We are all members of the precariat as long as we’re still breathing.

7 Comments

  1. Joel
    Joel February 15, 2016 9:02 am

    What an interesting word! I may well appropriate it. From your Wikipedia link: “…the precariat is a social class formed by people suffering from precarity, …” and there’s another word I must research.

    The writer seems to assume, however, that all those experiencing ‘precarity,’ whatever it is, are ‘suffering’ from it. For some of us, it’s a chosen lifestyle.

    For lots of others, though, probably a condition to be suffered through. When I was still trying to claw my way back into the middle class in California, before giving that up as a bad job and moving to the desert, a certain amount of mental suffering was part of the description.

    Interesting reads! Thank you.

  2. Gene
    Gene February 15, 2016 10:35 am

    (Precariat) HEH. I love it. Now I have a word that is utterly descriptive of me. I can now look down my nose when I tell some one what I am
    . When they say “HUH”, I can be artsy fartsy and uppity in my demeanor with my explanation of “Precariat”.

  3. MamaLiberty
    MamaLiberty February 15, 2016 10:50 am

    The term precariat may be new, but the situation described (the independent part) is certainly something that’s been around for a very long time.

    My father was born in 1886 in the Dakota territories. When he left the ranch in the Black Hills, he took up hunting for the Great Northern Railway, feeding the crews that built the tracks. He was a free lance hunter, and I suspect never wanted to be anything else. In later life, he held several ordinary “jobs,” but his outlook was anything but “blue” or “white” collar.

    Don’t believe that he ever saw himself or his family as “suffering” anything because of it. We had hard times, like so many others, but we were always as independent as we could be.

    I got to be, more or less, like a “middle class” person for a while before I retired. Damn near kilt me. 🙂

  4. Steve Trinward
    Steve Trinward February 15, 2016 5:55 pm

    Delightful term, and I embrace it willingly. It’s been almost 20 years since my last “day job” (though I have freelanced and contracted with about a hundred people since then, including some pizza delivery and test scoring for ‘legit’ operations). Now that I am past the Socialist inSecurity mark, I have that smidgen of what was stolen coming back as well, but have found ways to augment it anyway. Never crossed the $30K level even when I was “working for” (rather than with) someone else, but I have rarely missed a meal or lacked a roof over my head. Precariatus perpetuus!

  5. Eric Oppen
    Eric Oppen February 16, 2016 9:54 am

    Great term! I’ve been freelancing in one capacity or other for years, and I hate it with the fury of a thousand white-hot suns. I would mortgage my soul for a regular job.

  6. LarryA
    LarryA February 16, 2016 9:56 am

    I have a friend who is sweating bullets because the product he’s producing for his employer is getting obsolete, and the employer is going broke producing it, so he’s dreading the “pink slip” experience.

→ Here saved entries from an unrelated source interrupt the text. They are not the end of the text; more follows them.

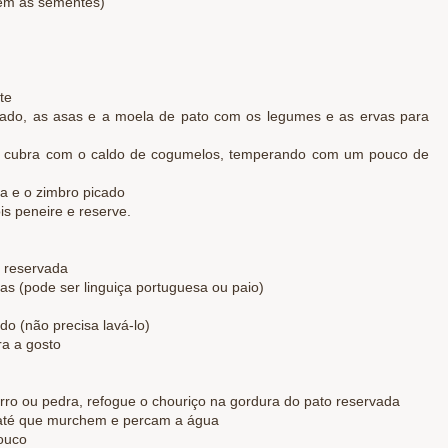
sem as sementes)
te
ígado, as asas e a moela de pato com os legumes e as ervas para
 e cubra com o caldo de cogumelos, temperando com um pouco de
a e o zimbro picado
is peneire e reserve.
o reservada
as (pode ser linguiça portuguesa ou paio)
do (não precisa lavá-lo)
ra a gosto
rro ou pedra, refogue o chouriço na gordura do pato reservada
e até que murchem e percam a água
pouco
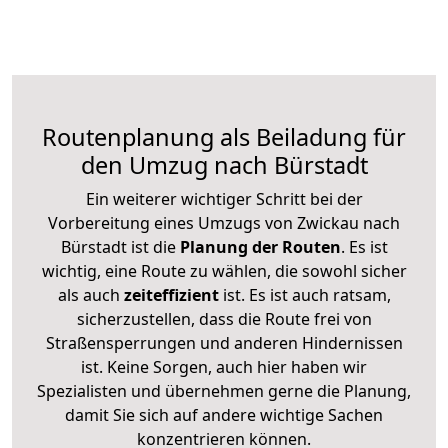
Routenplanung als Beiladung für
den Umzug nach Bürstadt
Ein weiterer wichtiger Schritt bei der
Vorbereitung eines Umzugs von Zwickau nach
Bürstadt ist die
Planung der Routen
. Es ist
wichtig, eine Route zu wählen, die sowohl sicher
als auch
zeiteffizient
ist. Es ist auch ratsam,
sicherzustellen, dass die Route frei von
Straßensperrungen und anderen Hindernissen
ist. Keine Sorgen, auch hier haben wir
Spezialisten und übernehmen gerne die Planung,
damit Sie sich auf andere wichtige Sachen
konzentrieren können.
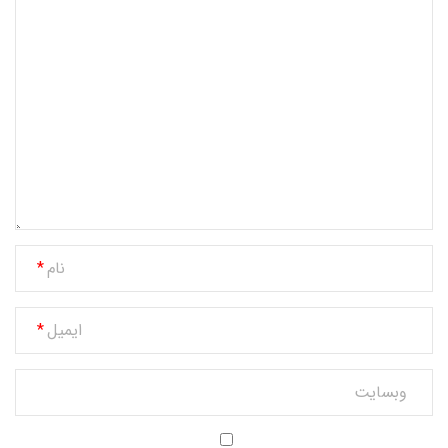
نام
ایمیل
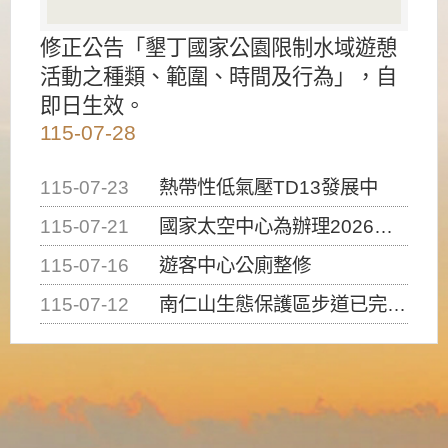
修正公告「墾丁國家公園限制水域遊憩
活動之種類、範圍、時間及行為」，自
即日生效。
115-07-28
115-07-23
熱帶性低氣壓TD13發展中
115-07-21
國家太空中心為辦理2026台灣盃火箭競賽，陸、海、空域警戒及協調相關事宜，因颱風備案事宜
115-07-16
遊客中心公廁整修
115-07-12
南仁山生態保護區步道已完成修復，自115年7月13日（星期一）起恢復開放入園，歡迎民眾依規定申請入園....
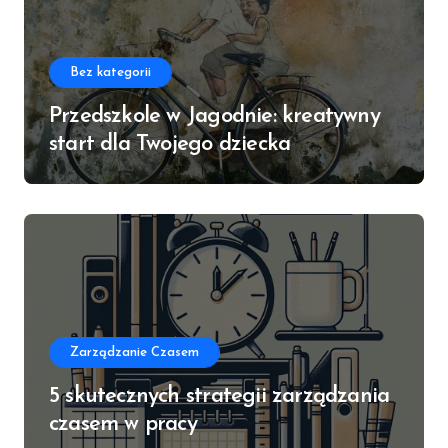
Bez kategorii
Przedszkole w Jagodnie: kreatywny
start dla Twojego dziecka
Zarządzanie Czasem
5 skutecznych strategii zarządzania
czasem w pracy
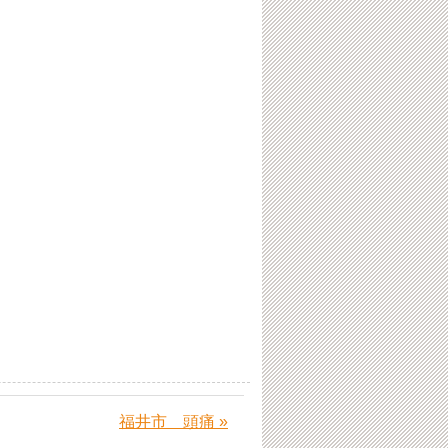
福井市 頭痛 »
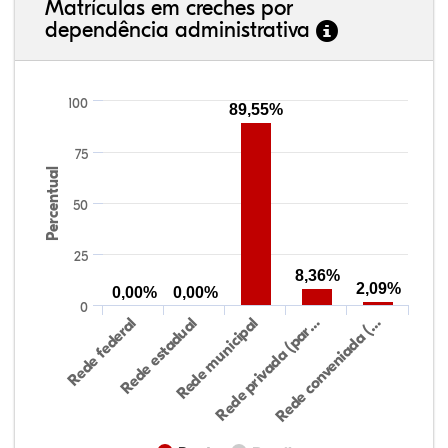
Matrículas em creches por
dependência administrativa
100
89,55%
75
Percentual
50
25
8,36%
2,09%
0,00%
0,00%
0
Rede federal
Rede estadual
Rede municipal
Rede privada (par…
Rede conveniada (…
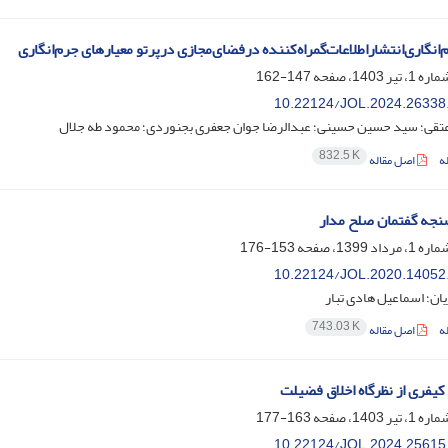
انگاری‌انتشاراطلاعات‌گمراه‌کننده درفضای‌مجازی درپرتو معیارهای جرم‌انگاری
147-162
10.22124/JOL.2024.26338
 عتقی؛ سید حسین حسینی؛ عبدالرضا جوان جعفری بجنوردی؛ محمود طه جلال
832.5 K
ه
اصل مقاله
نجه گفتمان صلح مدار
153-176
10.22124/JOL.2020.14052
یان؛ اسماعیل هادی تبار
743.03 K
ه
اصل مقاله
کیفری از نظرگاه اخلاق فضیلت
163-177
10.22124/JOL.2024.25615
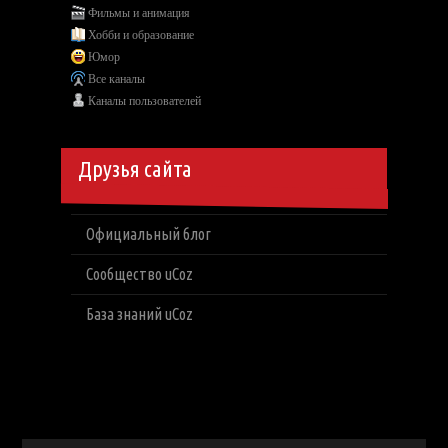
Фильмы и анимация
Хобби и образование
Юмор
Все каналы
Каналы пользователей
Друзья сайта
Официальный блог
Сообщество uCoz
База знаний uCoz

    And he simply can’t comprehend working as anything but someone’s employee.

    And we’re the precariat?

  7. capn
    capn February 16, 2016 11:45 am

    Steve Trinward has exactly described my biography ( I had to check my ‘pooter files to be sure it was still there … no visible foot or finger prints …) it matches my life so nearly perfectly. Minus the pizza delivery and test scoring gigs we could be twins of different mothers.

    Is it allowed to act “hoity-toity” when asked what that word hand printed on my tee shirt means? I wouldn’t want to be dropped back into the “Traditional Lower Class”. I did not enjoy Poverty at all even though I have never really left it behind, as yet. Is there a distinction between the Precariat and Traditional Lower classes? Traditional Lower Precariat maybe?

    My new tee (hand lettered for originality points of course) “Proud to be Traditional Lower Precariat.” Available in grey or prison orange.